Shopping Smarter in the Yogurt Aisle

The yogurt aisle presents a dizzying array of choices. Nonfat to low-fat to cream-top. Greek-style, Icelandic or Australian. Cow’s milk, goat’s milk or no dairy milk at all.

How to pick?

“Your best bet is to choose yogurt in its most simple, plain form,” advises Alicia Romano, a clinical dietitian at the Frances Stern Nutrition Center at Tufts Medical Center. “Start with plain yogurt and then control what you add.”

While fat content has traditionally been the focus of yogurt labeling and advertising, Romano says what consumers should really be paying attention to is added sugar.

Yogurt naturally contains between 6 and 12 grams of sugar in a six-ounce serving (the size of most yogurt containers these days). So anything too far above that is something to be cautious about. “Some yogurts have up to 33 grams of sugar. That’s just crazy,” Romano says.

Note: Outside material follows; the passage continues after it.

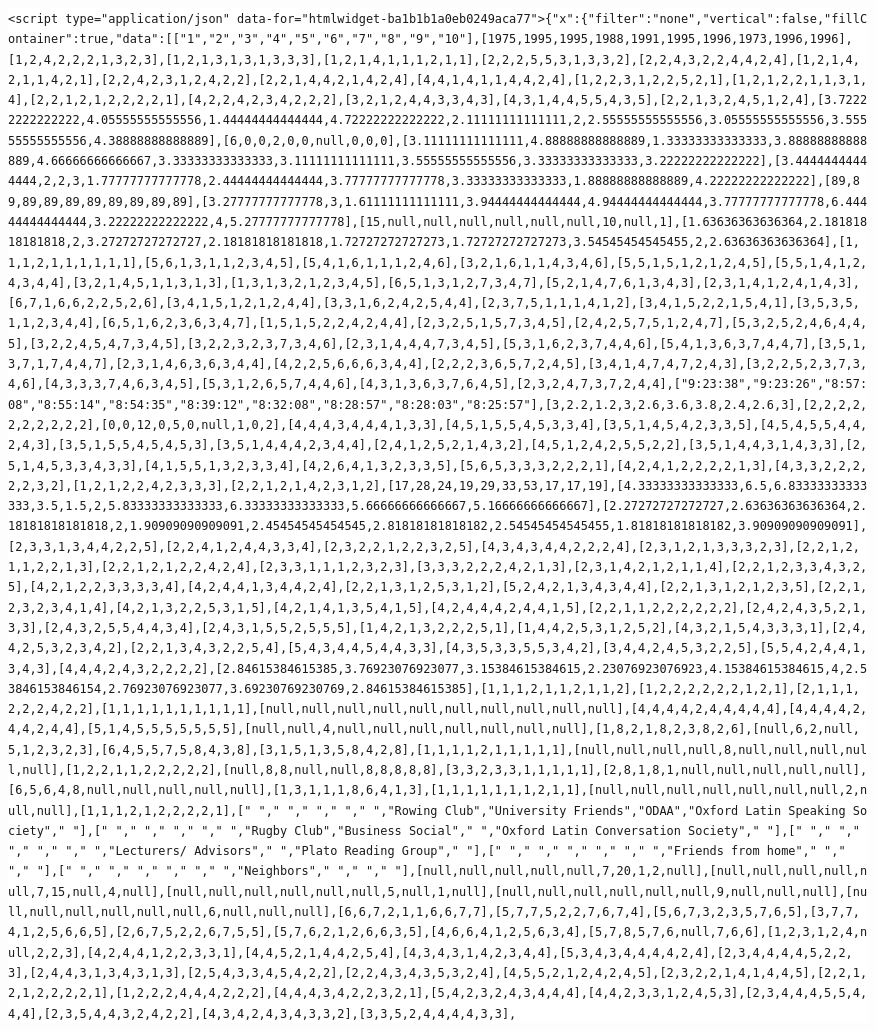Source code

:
 ```{=html}
<script type="application/json" data-for="htmlwidget-ba1b1b1a0eb0249aca77">{"x":{"filter":"none","vertical":false,"fillContainer":true,"data":[["1","2","3","4","5","6","7","8","9","10"],[1975,1995,1995,1988,1991,1995,1996,1973,1996,1996],[1,2,4,2,2,2,1,3,2,3],[1,2,1,3,1,3,1,3,3,3],[1,2,1,4,1,1,1,2,1,1],[2,2,2,5,5,3,1,3,3,2],[2,2,4,3,2,2,4,4,2,4],[1,2,1,4,2,1,1,4,2,1],[2,2,4,2,3,1,2,4,2,2],[2,2,1,4,4,2,1,4,2,4],[4,4,1,4,1,1,4,4,2,4],[1,2,2,3,1,2,2,5,2,1],[1,2,1,2,2,1,1,3,1,4],[2,2,1,2,1,2,2,2,2,1],[4,2,2,4,2,3,4,2,2,2],[3,2,1,2,4,4,3,3,4,3],[4,3,1,4,4,5,5,4,3,5],[2,2,1,3,2,4,5,1,2,4],[3.72222222222222,4.05555555555556,1.44444444444444,4.72222222222222,2.11111111111111,2,2.55555555555556,3.05555555555556,3.55555555555556,4.38888888888889],[6,0,0,2,0,0,null,0,0,0],[3.11111111111111,4.88888888888889,1.33333333333333,3.88888888888889,4.66666666666667,3.33333333333333,3.11111111111111,3.55555555555556,3.33333333333333,3.22222222222222],[3.44444444444444,2,2,3,1.77777777777778,2.44444444444444,3.77777777777778,3.33333333333333,1.88888888888889,4.22222222222222],[89,89,89,89,89,89,89,89,89,89],[3.27777777777778,3,1.61111111111111,3.94444444444444,4.94444444444444,3.77777777777778,6.44444444444444,3.22222222222222,4,5.27777777777778],[15,null,null,null,null,null,null,10,null,1],[1.63636363636364,2.18181818181818,2,3.27272727272727,2.18181818181818,1.72727272727273,1.72727272727273,3.54545454545455,2,2.63636363636364],[1,1,1,2,1,1,1,1,1,1],[5,6,1,3,1,1,2,3,4,5],[5,4,1,6,1,1,1,2,4,6],[3,2,1,6,1,1,4,3,4,6],[5,5,1,5,1,2,1,2,4,5],[5,5,1,4,1,2,4,3,4,4],[3,2,1,4,5,1,1,3,1,3],[1,3,1,3,2,1,2,3,4,5],[6,5,1,3,1,2,7,3,4,7],[5,2,1,4,7,6,1,3,4,3],[2,3,1,4,1,2,4,1,4,3],[6,7,1,6,6,2,2,5,2,6],[3,4,1,5,1,2,1,2,4,4],[3,3,1,6,2,4,2,5,4,4],[2,3,7,5,1,1,1,4,1,2],[3,4,1,5,2,2,1,5,4,1],[3,5,3,5,1,1,2,3,4,4],[6,5,1,6,2,3,6,3,4,7],[1,5,1,5,2,2,4,2,4,4],[2,3,2,5,1,5,7,3,4,5],[2,4,2,5,7,5,1,2,4,7],[5,3,2,5,2,4,6,4,4,5],[3,2,2,4,5,4,7,3,4,5],[3,2,2,3,2,3,7,3,4,6],[2,3,1,4,4,4,7,3,4,5],[5,3,1,6,2,3,7,4,4,6],[5,4,1,3,6,3,7,4,4,7],[3,5,1,3,7,1,7,4,4,7],[2,3,1,4,6,3,6,3,4,4],[4,2,2,5,6,6,6,3,4,4],[2,2,2,3,6,5,7,2,4,5],[3,4,1,4,7,4,7,2,4,3],[3,2,2,5,2,3,7,3,4,6],[4,3,3,3,7,4,6,3,4,5],[5,3,1,2,6,5,7,4,4,6],[4,3,1,3,6,3,7,6,4,5],[2,3,2,4,7,3,7,2,4,4],["9:23:38","9:23:26","8:57:08","8:55:14","8:54:35","8:39:12","8:32:08","8:28:57","8:28:03","8:25:57"],[3,2.2,1.2,3,2.6,3.6,3.8,2.4,2.6,3],[2,2,2,2,2,2,2,2,2,2],[0,0,12,0,5,0,null,1,0,2],[4,4,4,3,4,4,4,1,3,3],[4,5,1,5,5,4,5,3,3,4],[3,5,1,4,5,4,2,3,3,5],[4,5,4,5,5,4,4,2,4,3],[3,5,1,5,5,4,5,4,5,3],[3,5,1,4,4,4,2,3,4,4],[2,4,1,2,5,2,1,4,3,2],[4,5,1,2,4,2,5,5,2,2],[3,5,1,4,4,3,1,4,3,3],[2,5,1,4,5,3,3,4,3,3],[4,1,5,5,1,3,2,3,3,4],[4,2,6,4,1,3,2,3,3,5],[5,6,5,3,3,3,2,2,2,1],[4,2,4,1,2,2,2,2,1,3],[4,3,3,2,2,2,2,2,3,2],[1,2,1,2,2,4,2,3,3,3],[2,2,1,2,1,4,2,3,1,2],[17,28,24,19,29,33,53,17,17,19],[4.33333333333333,6.5,6.83333333333333,3.5,1.5,2,5.83333333333333,6.33333333333333,5.66666666666667,5.16666666666667],[2.27272727272727,2.63636363636364,2.18181818181818,2,1.90909090909091,2.45454545454545,2.81818181818182,2.54545454545455,1.81818181818182,3.90909090909091],[2,3,3,1,3,4,4,2,2,5],[2,2,4,1,2,4,4,3,3,4],[2,3,2,2,1,2,2,3,2,5],[4,3,4,3,4,4,2,2,2,4],[2,3,1,2,1,3,3,3,2,3],[2,2,1,2,1,1,2,2,1,3],[2,2,1,2,1,2,2,4,2,4],[2,3,3,1,1,1,2,3,2,3],[3,3,3,2,2,2,4,2,1,3],[2,3,1,4,2,1,2,1,1,4],[2,2,1,2,3,3,4,3,2,5],[4,2,1,2,2,3,3,3,3,4],[4,2,4,4,1,3,4,4,2,4],[2,2,1,3,1,2,5,3,1,2],[5,2,4,2,1,3,4,3,4,4],[2,2,1,3,1,2,1,2,3,5],[2,2,1,2,3,2,3,4,1,4],[4,2,1,3,2,2,5,3,1,5],[4,2,1,4,1,3,5,4,1,5],[4,2,4,4,4,2,4,4,1,5],[2,2,1,1,2,2,2,2,2,2],[2,4,2,4,3,5,2,1,3,3],[2,4,3,2,5,5,4,4,3,4],[2,4,3,1,5,5,2,5,5,5],[1,4,2,1,3,2,2,2,5,1],[1,4,4,2,5,3,1,2,5,2],[4,3,2,1,5,4,3,3,3,1],[2,4,4,2,5,3,2,3,4,2],[2,2,1,3,4,3,2,2,5,4],[5,4,3,4,4,5,4,4,3,3],[4,3,5,3,3,5,5,3,4,2],[3,4,4,2,4,5,3,2,2,5],[5,5,4,2,4,4,1,3,4,3],[4,4,4,2,4,3,2,2,2,2],[2.84615384615385,3.76923076923077,3.15384615384615,2.23076923076923,4.15384615384615,4,2.53846153846154,2.76923076923077,3.69230769230769,2.84615384615385],[1,1,1,2,1,1,2,1,1,2],[1,2,2,2,2,2,2,1,2,1],[2,1,1,1,2,2,2,4,2,2],[1,1,1,1,1,1,1,1,1,1],[null,null,null,null,null,null,null,null,null,null],[4,4,4,4,2,4,4,4,4,4],[4,4,4,4,2,4,4,2,4,4],[5,1,4,5,5,5,5,5,5,5],[null,null,4,null,null,null,null,null,null,null],[1,8,2,1,8,2,3,8,2,6],[null,6,2,null,5,1,2,3,2,3],[6,4,5,5,7,5,8,4,3,8],[3,1,5,1,3,5,8,4,2,8],[1,1,1,1,2,1,1,1,1,1],[null,null,null,null,8,null,null,null,null,null],[1,2,2,1,1,2,2,2,2,2],[null,8,8,null,null,8,8,8,8,8],[3,3,2,3,3,1,1,1,1,1],[2,8,1,8,1,null,null,null,null,null],[6,5,6,4,8,null,null,null,null,null],[1,3,1,1,1,8,6,4,1,3],[1,1,1,1,1,1,1,2,1,1],[null,null,null,null,null,null,null,2,null,null],[1,1,1,2,1,2,2,2,2,1],[" "," "," "," "," ","Rowing Club","University Friends","ODAA","Oxford Latin Speaking Society"," "],[" "," "," "," "," ","Rugby Club","Business Social"," ","Oxford Latin Conversation Society"," "],[" "," "," "," "," "," ","Lecturers/ Advisors"," ","Plato Reading Group"," "],[" "," "," "," "," "," ","Friends from home"," "," "," "],[" "," "," "," "," "," ","Neighbors"," "," "," "],[null,null,null,null,null,7,20,1,2,null],[null,null,null,null,null,7,15,null,4,null],[null,null,null,null,null,null,5,null,1,null],[null,null,null,null,null,null,9,null,null,null],[null,null,null,null,null,null,6,null,null,null],[6,6,7,2,1,1,6,6,7,7],[5,7,7,5,2,2,7,6,7,4],[5,6,7,3,2,3,5,7,6,5],[3,7,7,4,1,2,5,6,6,5],[2,6,7,5,2,2,6,7,5,5],[5,7,6,2,1,2,6,6,3,5],[4,6,6,4,1,2,5,6,3,4],[5,7,8,5,7,6,null,7,6,6],[1,2,3,1,2,4,null,2,2,3],[4,2,4,4,1,2,2,3,3,1],[4,4,5,2,1,4,4,2,5,4],[4,3,4,3,1,4,2,3,4,4],[5,3,4,3,4,4,4,4,2,4],[2,3,4,4,4,4,5,2,2,3],[2,4,4,3,1,3,4,3,1,3],[2,5,4,3,3,4,5,4,2,2],[2,2,4,3,4,3,5,3,2,4],[4,5,5,2,1,2,4,2,4,5],[2,3,2,2,1,4,1,4,4,5],[2,2,1,2,1,2,2,2,2,1],[1,2,2,2,4,4,4,2,2,2],[4,4,4,3,4,2,2,3,2,1],[5,4,2,3,2,4,3,4,4,4],[4,4,2,3,3,1,2,4,5,3],[2,3,4,4,4,5,5,4,4,4],[2,3,5,4,4,3,2,4,2,2],[4,3,4,2,4,3,4,3,3,2],[3,3,5,2,4,4,4,4,3,3],
```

But what about the fat? “In general, low-fat would be a fine choice for most consumers. A lot of fat-free products tend to add more sugar to get some flavor,” Romano says.

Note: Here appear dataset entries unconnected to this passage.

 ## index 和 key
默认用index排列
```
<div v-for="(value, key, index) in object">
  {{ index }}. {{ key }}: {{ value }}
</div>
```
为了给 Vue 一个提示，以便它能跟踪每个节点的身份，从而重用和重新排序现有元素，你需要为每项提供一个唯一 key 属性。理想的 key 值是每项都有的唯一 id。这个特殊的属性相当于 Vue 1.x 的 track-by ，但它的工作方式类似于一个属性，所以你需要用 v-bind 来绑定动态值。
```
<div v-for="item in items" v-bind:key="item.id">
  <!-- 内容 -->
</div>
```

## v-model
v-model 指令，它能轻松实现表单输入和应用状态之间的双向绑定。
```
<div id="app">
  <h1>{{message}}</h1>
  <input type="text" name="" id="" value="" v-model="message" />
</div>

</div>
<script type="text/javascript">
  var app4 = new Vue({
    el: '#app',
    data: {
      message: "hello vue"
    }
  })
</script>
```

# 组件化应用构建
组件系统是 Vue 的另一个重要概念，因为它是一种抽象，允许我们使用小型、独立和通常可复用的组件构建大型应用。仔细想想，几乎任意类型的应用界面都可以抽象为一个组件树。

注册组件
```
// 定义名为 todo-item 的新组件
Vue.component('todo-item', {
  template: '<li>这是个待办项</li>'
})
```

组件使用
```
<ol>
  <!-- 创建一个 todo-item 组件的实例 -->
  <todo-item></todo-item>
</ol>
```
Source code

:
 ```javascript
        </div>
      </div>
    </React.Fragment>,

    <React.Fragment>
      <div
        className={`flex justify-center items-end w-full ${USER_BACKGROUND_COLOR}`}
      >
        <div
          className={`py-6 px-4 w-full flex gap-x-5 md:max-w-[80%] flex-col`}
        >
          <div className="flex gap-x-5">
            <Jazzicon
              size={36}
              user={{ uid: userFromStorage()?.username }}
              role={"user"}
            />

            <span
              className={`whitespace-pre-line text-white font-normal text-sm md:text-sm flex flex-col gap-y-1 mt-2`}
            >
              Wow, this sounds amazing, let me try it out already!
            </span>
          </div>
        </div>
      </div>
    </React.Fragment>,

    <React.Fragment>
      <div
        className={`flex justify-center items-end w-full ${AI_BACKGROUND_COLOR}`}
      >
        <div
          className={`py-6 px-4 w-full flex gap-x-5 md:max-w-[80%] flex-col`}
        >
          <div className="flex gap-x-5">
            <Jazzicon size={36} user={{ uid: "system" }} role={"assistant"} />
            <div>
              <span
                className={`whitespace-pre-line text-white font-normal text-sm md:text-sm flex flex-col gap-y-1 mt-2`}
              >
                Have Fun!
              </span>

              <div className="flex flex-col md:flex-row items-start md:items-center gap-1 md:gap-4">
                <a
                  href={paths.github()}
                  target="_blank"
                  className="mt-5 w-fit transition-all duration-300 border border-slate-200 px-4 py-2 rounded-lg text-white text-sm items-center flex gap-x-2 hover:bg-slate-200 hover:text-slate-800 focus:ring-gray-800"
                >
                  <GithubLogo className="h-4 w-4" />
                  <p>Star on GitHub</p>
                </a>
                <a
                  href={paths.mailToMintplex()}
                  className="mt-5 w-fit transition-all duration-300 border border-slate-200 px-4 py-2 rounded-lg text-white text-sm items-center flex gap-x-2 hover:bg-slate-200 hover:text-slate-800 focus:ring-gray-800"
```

Yogurts marketed specifically to children or toddlers can also be high in added sugar, she notes, so read labels carefully. The same goes for nondairy yogurts, often made from soy, coconut or almond milks. They are likely to be highly processed and may have more added sweeteners and stabilizers to mimic the taste and consistency of dairy yogurt.

And watch for marketing that distracts from nutritional content, she says. For example, organic yogurts are just as likely as conventional ones to be high in added sugar, so while they may be good for the planet, they may not be great for you.